Formal and informal methods for analyzing the correctness and efficiency of algorithms. Implementation and analysis of advanced algorithms and data structures such as AVL trees, B-trees, hash-tables, heaps, and graph algorithms. Introduction to complexity theory and NP-Completeness.
139. THEORY OF COMPUTATION - 3 hrs.
Theoretical foundations of computing. Introduction to formal grammars, languages and automata theory. Mathematical analysis of the fundamental power and limitations of computing devices. Applications to pattern matching, problem specification, programming languages and compilers.

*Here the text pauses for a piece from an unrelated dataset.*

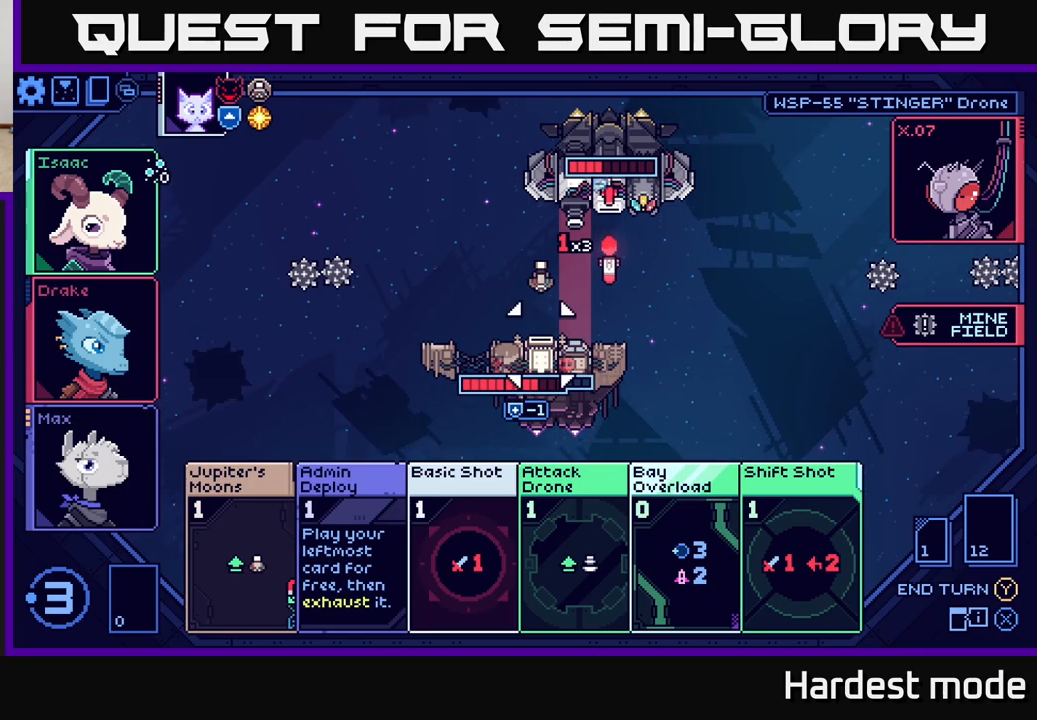
{"buttons": [], "left_stick": "center", "right_stick": "center", "events": [[150, "left_stick", "right"], [333, "left_stick", "center"]]}
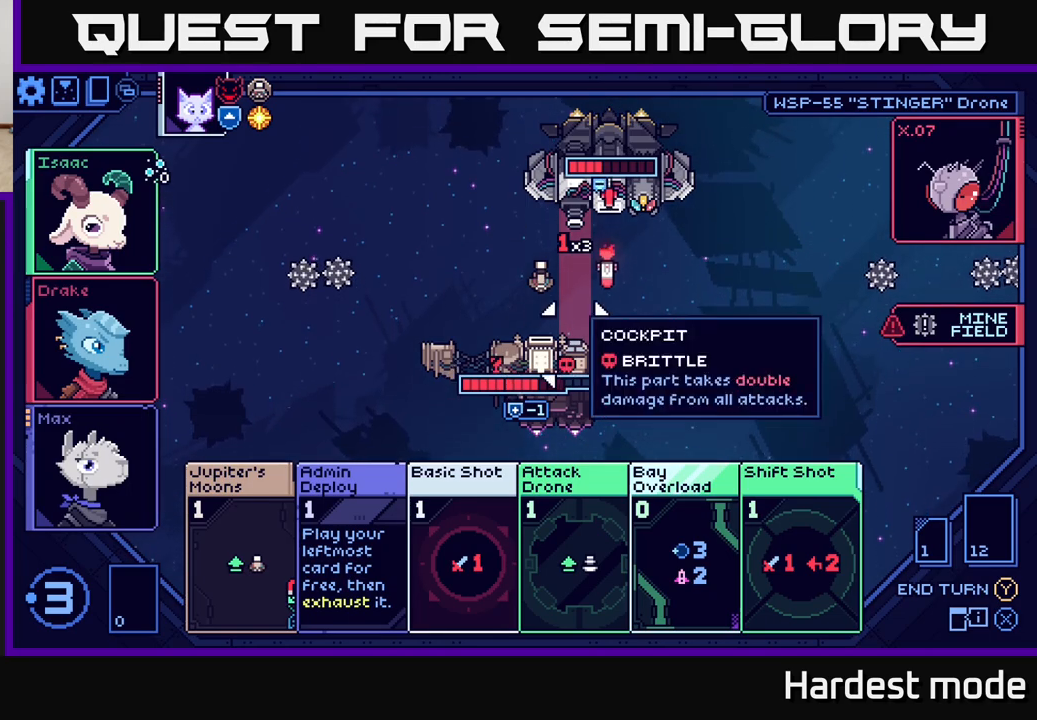
{"buttons": [], "left_stick": "right", "right_stick": "center", "events": [[17, "left_stick", "up"], [167, "left_stick", "center"], [367, "left_stick", "right"]]}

140. COOPERATIVE EDUCATION - 1-3 hrs.
Students who are in a work environment related to the major field of study may receive credit for applications of classroom knowledge to their job. The student meets regularly with the adviser to determine appropriate assignments. May be repeated up to a maximum of eight hours of credit. (Graded on a credit/no credit basis.)
143. ARTIFICIAL INTELLIGENCE - 3 hrs.
Introduction to the theory, tools and methods of artificial intelligence. Topics include knowledge representation, predicate calculus, basic data structures, and problem solving strategies. A symbol manipulation language is used. Computer science aspects of artificial intelligence are emphasized. Applications from areas such as natural language understanding, vision or expert systems are examined.
146. OBJECT-ORIENTED SOFTWARE / UML - 3 hrs.
Practical experience in state-of-the-art techniques for object-oriented software development, especially the use of "Unified Modeling Language (UML)." UML is now the de facto standard for expressing the intricate static and dynamic details of today's complex software products. The course focuses on learning to develop highly organized and maintainable programs, and on using UML and "Design Patterns" as a means for expressing their features and guiding their design. Team work is also stressed.
147. COMPUTER GRAPHICS - 3 hrs.
Introduction to the drawing methods, geometrical transforms, and illumination models that are fundamental to computer graphics programming. The course is designed to be
150. DISCRETE STRUCTURES (MATHEMATICS 150) - 3 hrs.
Foundations of discrete mathematics and the problems that can be solved using finite processes and sets of elements that can be listed. Topics covered will include algorithms, graph theory, and combinatorics.
160. OPERATING SYSTEMS - 3 hrs.
Introduction to the design, development and implementation of operating systems. Problems of resource allocation, concurrency, file system design, networking and the interface between hardware and software. Examination of actual operating system source code.
161. COMPILER CONSTRUCTION - 3 hrs.
This course provides an understanding of the various phases of the programming language translation process. Compiler principles and tools are examined, and applied to the development and implementation of a working language processor. Various parsing techniques are compared.
165. INTRODUCTION TO NUMERICAL ANALYSIS (MATHEMATICS 165) - 3 hrs.
A practical introduction to numerical computing. The primary focus is the concepts and tools involved in modeling real continuous mathematical or engineering problems on the digital computer. The effects of using floating point arithmetic, error analysis, iterative methods for solving equations, and numerical integration and differentiation will be studied.
172. DIGITAL COMPUTER ORGANIZATION - 3 hrs.
Exploration of how computers are constructed. Topics include the components of modern computer organization: the set of instructions, processor design and layout, clock speed, pipelining, access to cache, and virtual memory. Each one of these components will be studied in depth, in addition to basic digital circuits and combinational logic, with a focus on the decisions the must be made in order to develop an efficient computer.
195. TOPICS IN COMPUTER SCIENCE - 1-4 hrs.
Seminars in selected topics.
199. INDEPENDENT STUDY - 1-3 hrs.
Directed individual study in areas related to the student's needs or interests.